### [GIVEN PROBLEM]
Please answer from the testimony excerpt: on what date did Kie Fallis give his statement to the Joint Intelligence Committee?

This part in particular sounds a lot like the "Able Danger" tool set:
FALLIS: In my case, Senator, what I did is, I began to notice there was a voluminous amount of information, as others have testified, regarding Al Qaida. Most of it appeared to be unrelated to other pieces of information. It appeared to be almost chat. By using a piece of software that I was able to put these small snippets of information into, and graphically represent them as well, I was able to, over a course of many months, to determine certain linkages between these items -- linkages that would never be apparent without the use of this tool. It would be lost in the weeds. And there were a lot of weeds to look through.
Statement of Kie Fallis to the Joint Intelligence Committee on October 8, 2002 during the investigation into 9/11:
FALLIS: Thank you, Senator Roberts.Mr. Chairman, members of these committees, I'd like to tell that it's a great honor for me to come before you today to have a discussion about the subject at hand. And I would also like to say that it's a great honor for me to be a part of this group of distinguished Americans at the table here, as well.

### [PROVIDED DATA]
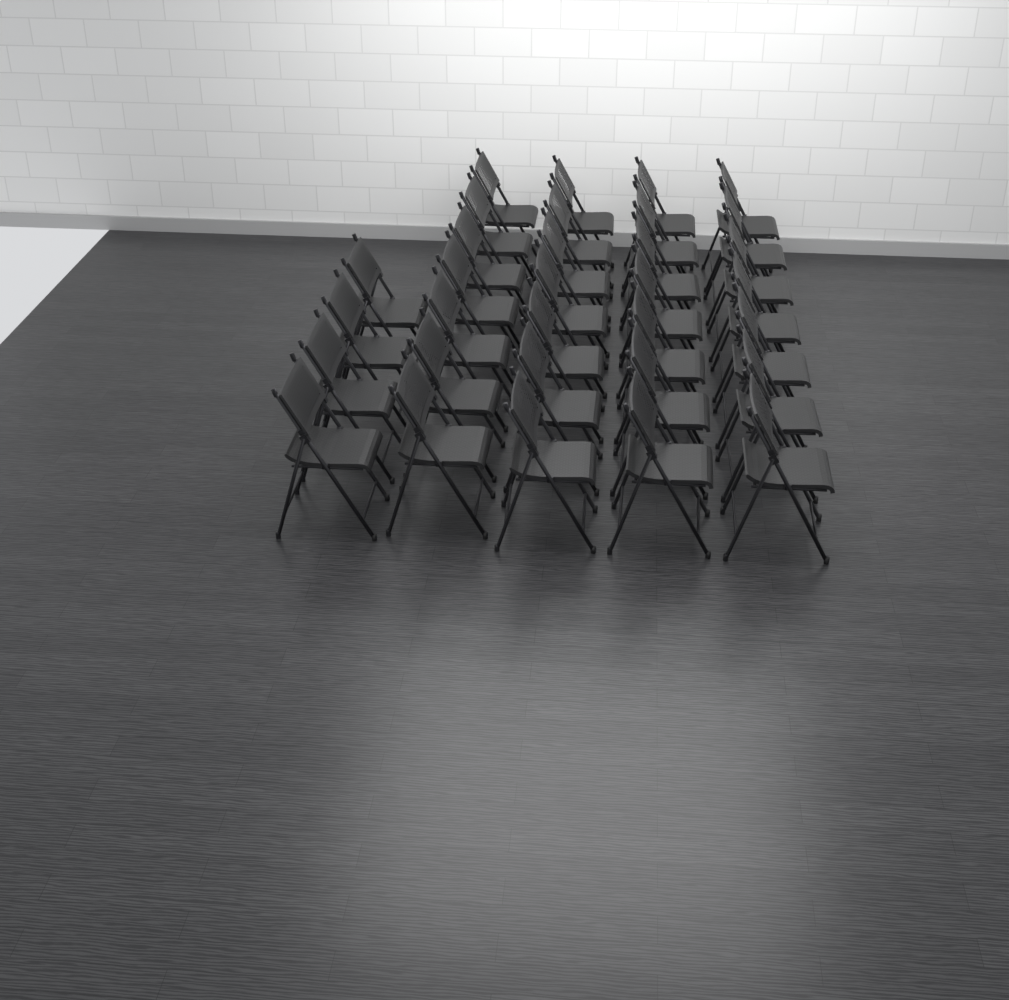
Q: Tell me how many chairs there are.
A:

### [THE REPLY]
October 8, 2002